Es war sichtbar ein besonderer Termin am Feuerwehr-Stützpunkt in der „Straße des 17. Juni“ in Stadtallendorf. Am Korb der Drehleiter baumelte die Stadtfahne, links und rechts zwei funkelnagelneue Fahrzeuge, in der Mitte sauber in Rollcontainern und Kisten verpackte Ausrüstung von Scheinwerfern bis Löschschläuchen. Am Mittwoch übernahm die Feuerwehr Stadtallendorf ein neues Wechsellader-Fahrzeug samt „Container Logistik“ und einen Mannschaftstransportwagen. Letzterer dient den Feuerwehren in den nördlichen Stadtteilen und wird in Wolferode stationiert. Der Transporter ist für die Arbeit von Jugend- und Kinderfeuerwehren und natürlich für Einsätze gedacht. Mit diesem mit moderner Funktechnik ausgestatteten Transportwagen kommen zusätzliche Einsatzkräfte zum jeweiligen Ort des Geschehens. Er ersetzt den früheren Einsatzleitwagen, der vorübergehend in Wolferode stationiert war und in die Jahre gekommen ist.
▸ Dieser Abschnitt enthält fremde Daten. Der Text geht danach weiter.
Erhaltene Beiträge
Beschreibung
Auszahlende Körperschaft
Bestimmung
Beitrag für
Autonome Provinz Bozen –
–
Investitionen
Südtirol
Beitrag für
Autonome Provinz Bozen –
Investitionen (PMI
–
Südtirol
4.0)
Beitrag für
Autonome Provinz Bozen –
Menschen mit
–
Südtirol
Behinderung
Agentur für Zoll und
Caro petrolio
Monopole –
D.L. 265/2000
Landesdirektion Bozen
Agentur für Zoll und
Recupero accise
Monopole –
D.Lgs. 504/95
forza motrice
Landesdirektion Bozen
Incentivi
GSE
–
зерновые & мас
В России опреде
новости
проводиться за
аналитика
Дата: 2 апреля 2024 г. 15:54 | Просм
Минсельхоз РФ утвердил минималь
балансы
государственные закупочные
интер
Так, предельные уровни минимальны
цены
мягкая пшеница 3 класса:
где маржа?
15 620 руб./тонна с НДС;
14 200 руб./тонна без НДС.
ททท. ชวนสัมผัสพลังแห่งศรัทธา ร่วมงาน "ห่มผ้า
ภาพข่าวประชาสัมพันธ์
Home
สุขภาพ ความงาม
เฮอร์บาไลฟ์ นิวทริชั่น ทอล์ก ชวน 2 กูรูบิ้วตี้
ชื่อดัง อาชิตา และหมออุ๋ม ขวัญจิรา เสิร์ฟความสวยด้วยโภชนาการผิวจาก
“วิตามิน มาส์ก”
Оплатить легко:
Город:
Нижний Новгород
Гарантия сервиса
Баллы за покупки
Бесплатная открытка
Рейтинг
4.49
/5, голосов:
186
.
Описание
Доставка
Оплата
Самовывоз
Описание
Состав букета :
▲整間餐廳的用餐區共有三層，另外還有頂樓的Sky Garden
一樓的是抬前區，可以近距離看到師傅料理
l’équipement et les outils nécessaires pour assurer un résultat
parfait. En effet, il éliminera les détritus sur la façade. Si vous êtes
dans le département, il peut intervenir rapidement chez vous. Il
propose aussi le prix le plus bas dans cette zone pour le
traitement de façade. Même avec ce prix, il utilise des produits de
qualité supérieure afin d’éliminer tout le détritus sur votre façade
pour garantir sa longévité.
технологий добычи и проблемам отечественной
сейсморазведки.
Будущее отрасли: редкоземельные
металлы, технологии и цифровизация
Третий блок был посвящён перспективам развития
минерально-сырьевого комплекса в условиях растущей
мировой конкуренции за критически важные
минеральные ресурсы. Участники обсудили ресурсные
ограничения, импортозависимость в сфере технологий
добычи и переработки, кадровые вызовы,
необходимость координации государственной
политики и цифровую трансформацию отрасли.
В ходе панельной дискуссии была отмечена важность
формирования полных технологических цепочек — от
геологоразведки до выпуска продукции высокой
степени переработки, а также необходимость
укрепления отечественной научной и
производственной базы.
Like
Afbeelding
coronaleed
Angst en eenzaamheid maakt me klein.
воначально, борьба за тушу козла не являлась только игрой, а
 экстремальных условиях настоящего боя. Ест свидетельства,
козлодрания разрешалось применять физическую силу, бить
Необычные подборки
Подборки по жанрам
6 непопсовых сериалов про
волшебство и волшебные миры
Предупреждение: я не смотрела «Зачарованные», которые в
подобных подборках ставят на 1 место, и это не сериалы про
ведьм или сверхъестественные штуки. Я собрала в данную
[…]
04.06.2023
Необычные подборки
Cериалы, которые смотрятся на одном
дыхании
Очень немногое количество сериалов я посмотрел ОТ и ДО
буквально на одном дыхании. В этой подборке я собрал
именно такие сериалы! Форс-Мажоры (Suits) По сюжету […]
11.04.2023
Das eindeutig spannendere Fahrzeug an diesem Nachmittag ist der sogenannte Wechsellader. Auf ihn lassen sich in ganz kurzer Zeit verschiedene Aufbauten aufsetzen, angepasst an die jeweilige Einsatzsituation. Mit dem neuen Lastwagen erhielt die Feuerwehr zugleich einen Aufbau, der vielseitiger kaum verwendbar sein wird, einen „Container Logistik“. Zunächst ist dieser „Container“ leer. „Er lässt sich mit all dem bestücken, was wir bei einem Einsatz zusätzlich brauchen“, sagt Stadtbrandinspektor Uli Weber. Das können zusätzliche Schläuche bei größeren Bränden sein, Pumpen bei Unwettern oder schlicht Kästen und Gitterboxen, um verbrauchtes, dreckiges Material abtransportieren zu können. Der Wechsellader mit dem Container Logistik bringt all das, was nicht auf einem der übrigen Feuerwehrfahrzeuge geladen ist, zum Einsatzort. Die Ausrüstung, die Feuerwehren vorhalten müssen, ist im Laufe der Jahre immer größer geworden.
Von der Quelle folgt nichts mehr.